Se as informações difundidas no sítio Internet de F. Damgaard e que estão em causa no processo principal vierem a ser qualificadas de «publicidade» na acepção da Directiva 2001/83, a sua condenação poderia ser considerada razoável e proporcionada face ao objectivo legítimo prosseguido, a saber, a protecção da saúde pública.

29

Em face do exposto, há que responder à questão submetida que o artigo 86.o da Directiva 2001/83 deve ser interpretado no sentido de que a difusão de informações sobre um medicamento por um terceiro, nomeadamente sobre as suas propriedades curativas ou preventivas, pode ser considerada publicidade na acepção deste artigo, mesmo que o terceiro em causa actue por iniciativa própria e com total independência, de jure e de facto, do fabricante e do vendedor desse medicamento. Incumbe ao juiz nacional determinar se essa difusão constitui uma forma de acção de informação, de prospecção ou de incentivo destinada a promover a prescrição, o fornecimento, a venda ou o consumo de medicamentos.

Quanto às despesas

30

Revestindo o processo, quanto às partes na causa principal, a natureza de incidente suscitado perante o órgão jurisdicional nacional, compete a este decidir quanto às despesas.

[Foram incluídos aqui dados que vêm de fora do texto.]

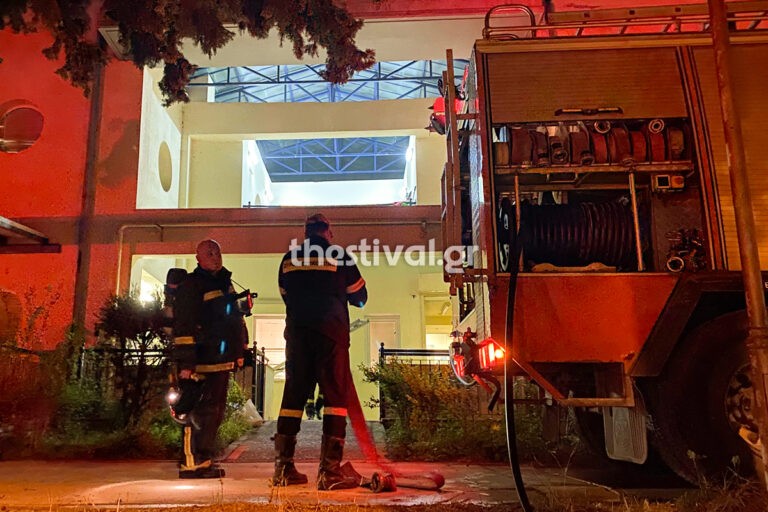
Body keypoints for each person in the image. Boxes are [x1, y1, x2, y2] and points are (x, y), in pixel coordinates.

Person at [273, 213, 368, 490]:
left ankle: (283, 469)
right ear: (327, 232)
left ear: (306, 233)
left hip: (297, 337)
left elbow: (285, 295)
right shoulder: (340, 256)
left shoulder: (288, 259)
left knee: (292, 398)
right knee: (335, 399)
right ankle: (329, 472)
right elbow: (360, 298)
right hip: (330, 336)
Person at [171, 239, 249, 479]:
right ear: (198, 259)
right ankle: (191, 462)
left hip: (220, 360)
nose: (215, 257)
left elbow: (234, 320)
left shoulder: (225, 284)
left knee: (214, 413)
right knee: (196, 411)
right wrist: (186, 364)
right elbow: (184, 326)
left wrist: (240, 351)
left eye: (217, 253)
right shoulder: (191, 285)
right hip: (200, 361)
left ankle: (204, 460)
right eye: (209, 253)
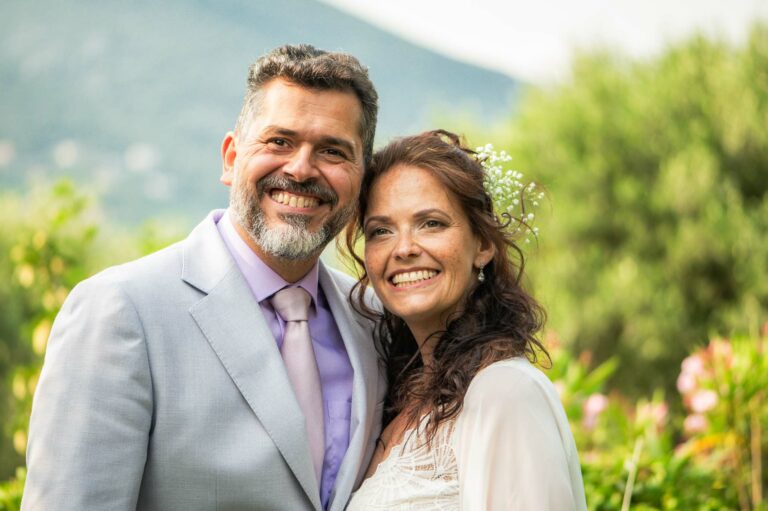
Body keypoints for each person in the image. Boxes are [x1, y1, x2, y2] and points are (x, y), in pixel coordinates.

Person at [23, 44, 385, 511]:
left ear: (361, 179)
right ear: (232, 158)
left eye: (333, 151)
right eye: (279, 141)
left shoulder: (374, 319)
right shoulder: (120, 310)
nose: (300, 168)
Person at [343, 130, 588, 510]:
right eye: (381, 230)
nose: (404, 248)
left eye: (432, 223)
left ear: (483, 244)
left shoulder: (503, 393)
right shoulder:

As despesas efectuadas pelas outras partes para a apresentação de observações ao Tribunal de Justiça não são reembolsáveis.

 

Pelos fundamentos expostos, o Tribunal de Justiça (Segunda Secção) declara:

 

O artigo 86.o da Directiva 2001/83/CE do Parlamento Europeu e do Conselho, de 6 de Novembro de 2001, que estabelece um código comunitário relativo aos medicamentos para uso humano, conforme alterada pela Directiva 2004/27/CE do Parlamento Europeu e do Conselho, de , deve ser interpretado no sentido de que a difusão de informações sobre um medicamento por um terceiro, nomeadamente sobre as suas propriedades curativas ou preventivas, pode ser considerada publicidade na acepção deste artigo, mesmo que o terceiro em causa actue por iniciativa própria e com total independência, de jure e de facto, do fabricante e do vendedor desse medicamento. Incumbe ao juiz nacional determinar se essa difusão constitui uma forma de acção de informação, de prospecção ou de incentivo destinada a promover a prescrição, o fornecimento, a venda ou o consumo de medicamentos.

 

Assinaturas


( *1 ) Língua do processo: dinamarquês.